Odwiedziliśmy szpital w Pulsnitz. Nasza medycyna jest na równoważnym poziomie ale o warunkach jakie tam są możemy tylko pomarzyć.Ten szpital jest prywatny kilka lat temu miał 4 mln euro długu teraz kilka milionów zysku. Wizyta była pouczająca. Dyrektor przedstawił nam podstawowe kierunki działań:
- zmniejszyć dzierżawę i wykupić obiekty od właściciela,
- zapełnić łóżka,
- zwolnić 50% pracowników i zatrudnić na ich miejsce osoby wykwalifikowane i otwarte na firmę.
Gdyby radni nie pytali, to byłoby wszystkie informacje, ale radna Anna Melska pyta:
Oczekuje pan przychylności z naszej strony, aby płynęły środki na na wsparcie, więc dobrze by było wiedzieć w jakim kierunku spółka zmierza? Jakie ma plany? Dlaczego w ciemno mamy podejmować decyzje? Jednym z pomysłów na uratowanie spółki jest zmniejszenie opłaty dzierżawnej. Czy wpłynął do zarządu powiatu taki wniosek? Czy w miesiącu grudniu i styczniu wpłynęła opłata z tytułu dzierżawy?

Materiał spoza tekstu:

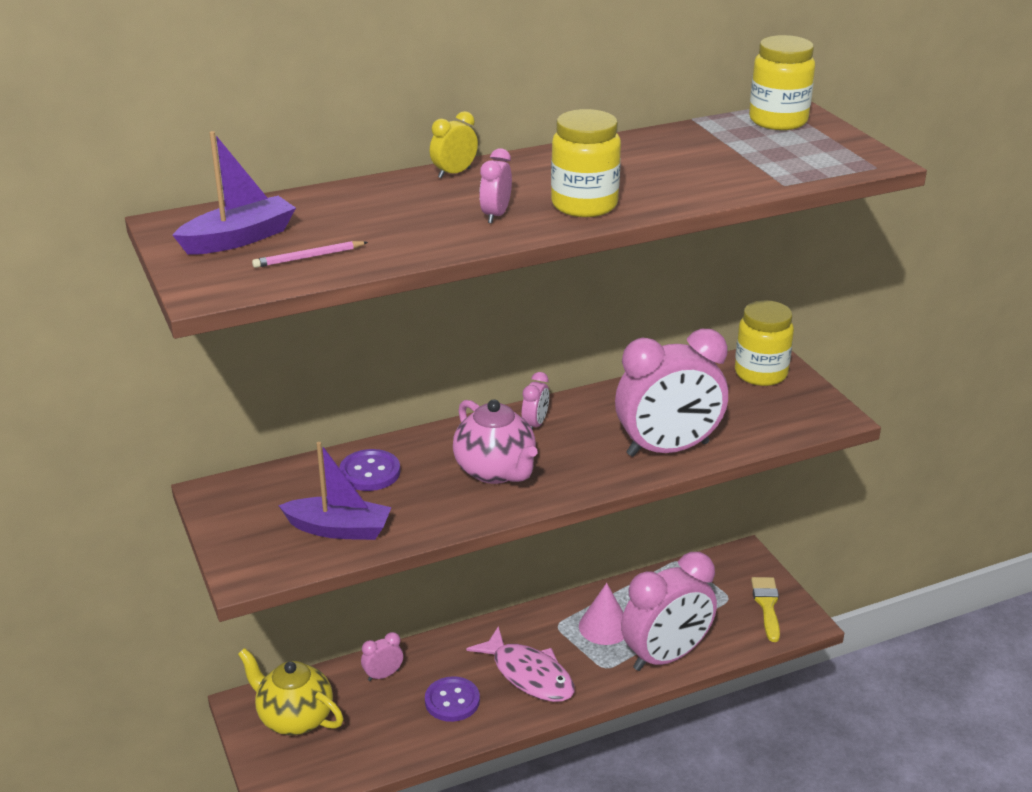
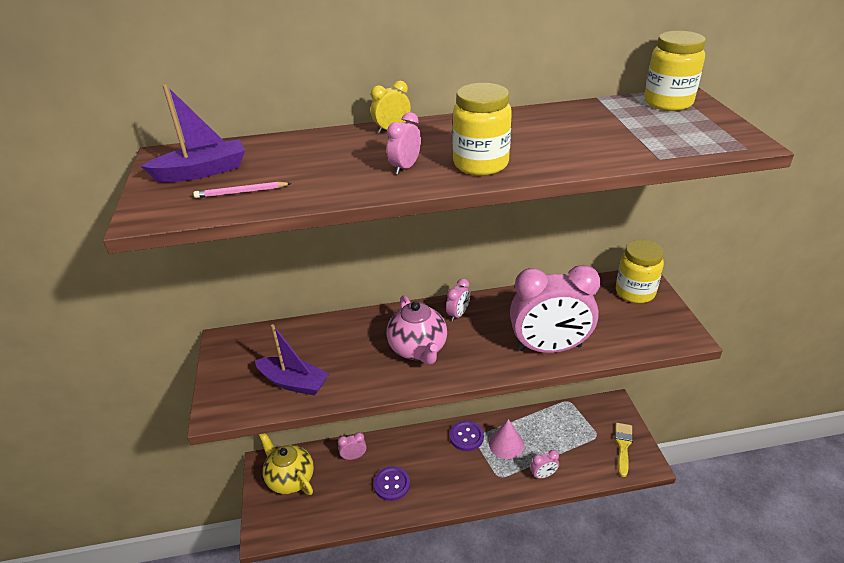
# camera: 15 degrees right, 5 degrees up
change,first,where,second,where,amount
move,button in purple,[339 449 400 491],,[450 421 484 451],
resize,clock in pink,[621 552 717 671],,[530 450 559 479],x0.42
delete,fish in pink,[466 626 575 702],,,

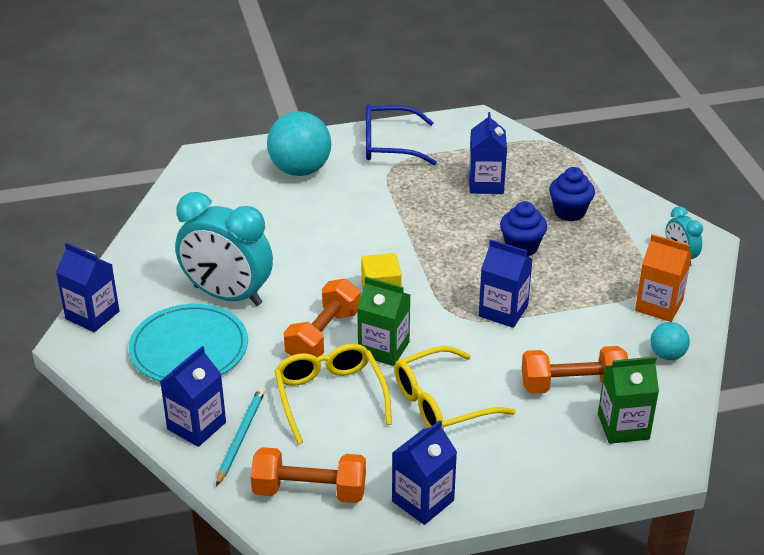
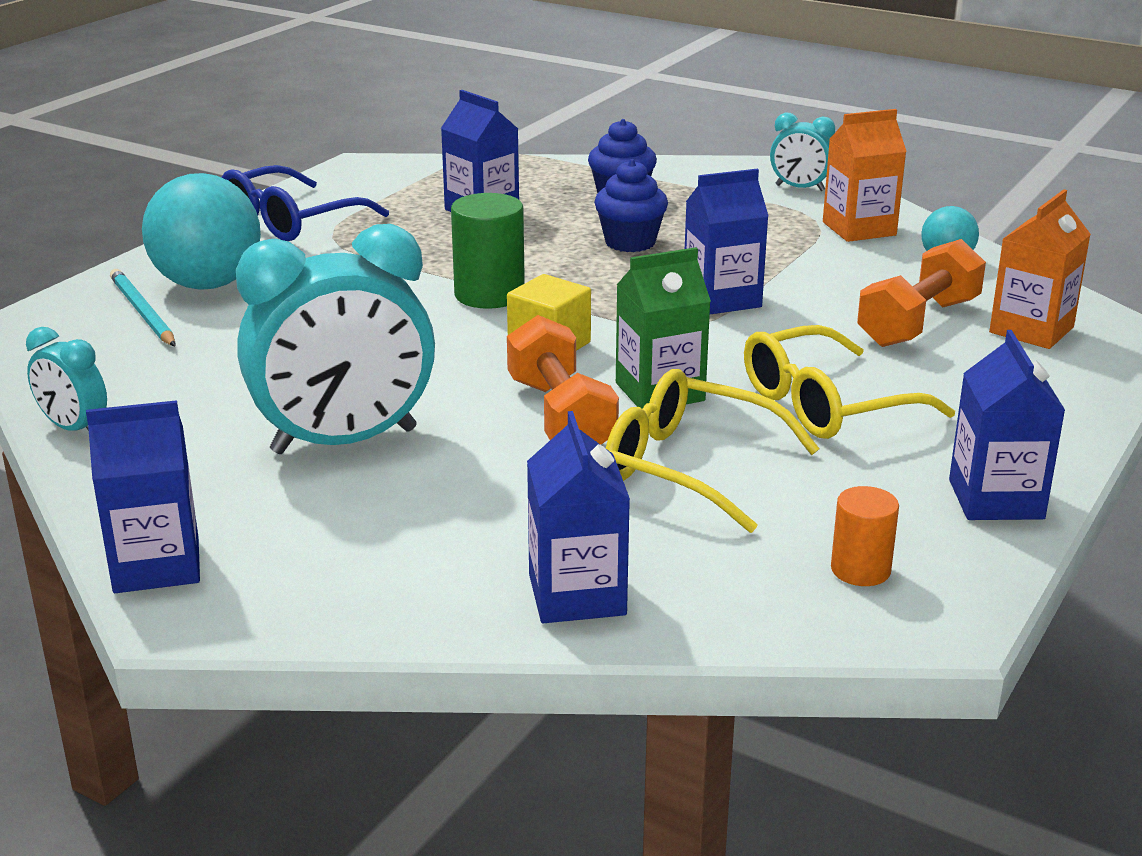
# camera: 45 degrees left, 10 degrees down
change,first,where,second,where,amount
insert,,,clock in turquoise,[26 327 107 431],
move,pencil in turquoise,[216 388 265 486],,[110 269 175 346],
insert,,,cylinder in green,[451 193 525 309],
rotate,glasses in yellow,[394 346 516 430],,[744 325 955 439],45 degrees clockwise
replace,dumbbell in orange,[251 447 366 503],cylinder in orange,[831 486 899 586],
recolor,carton in green,[598 356 659 444],carton in orange,[989 189 1091 349],
delete,plate in turquoise,[129 304 248 381],,,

W lokalnej prasie ukazała się informacja że jest mapa małych porodówek zagrożonych likwidacją. wśród 77 oddziałów które mają być przeznaczone do likwidacji jest porodówka złotoryjska. Czy w planach jest jej likwidacja?
Prezes Wiktor Król odpowiedział, że informację o planach spółki przedstawi w najbliższych tygodniach. Ministerstwo nie przyznało się do mapy porodówek zagrożonych likwidacją.Jest mapa szpitali, które nie mają 400 porodów rocznie. Prezes powiedział, że osiągnięcie 300 porodów w szpitalu złotoryjskim będzie trudne, ale o likwidacji nic nie wie. Dowiedzieliśmy się również, że spółka podpisała pożyczkę z Powiatem na kwotę miliona zł, którą musi spłacić jeszcze w tym roku. Zarząd spółki, w ubiegłym roku, złożył wniosek o użytkowanie budynku szpitala bez opłat.
Ciekawe jak zarządzający rozwiążą problem długów, które cały czas ciążą nad Powiatem. Z jednej strony dług samego Powiatu, z drugiej dług po szpitalu, który przejął ZPO, ale tak naprawdę spłaca go też Powiat (pożyczkami dla ZPO). Do tej pory były na to pieniądze z dzierżawy szpitala. Teraz Powiat jest właścicielem spółki dzierżawiącej szpital i wszystko się trochę zagmatwało. Powiat udziela pożyczki nie tylko ZPO, ale również spółce szpitalnej. Żeby uratować szpital trzeba by zrezygnować z opłat dzierżawnych. Jak z tego wybrnie Zarząd Powiatu?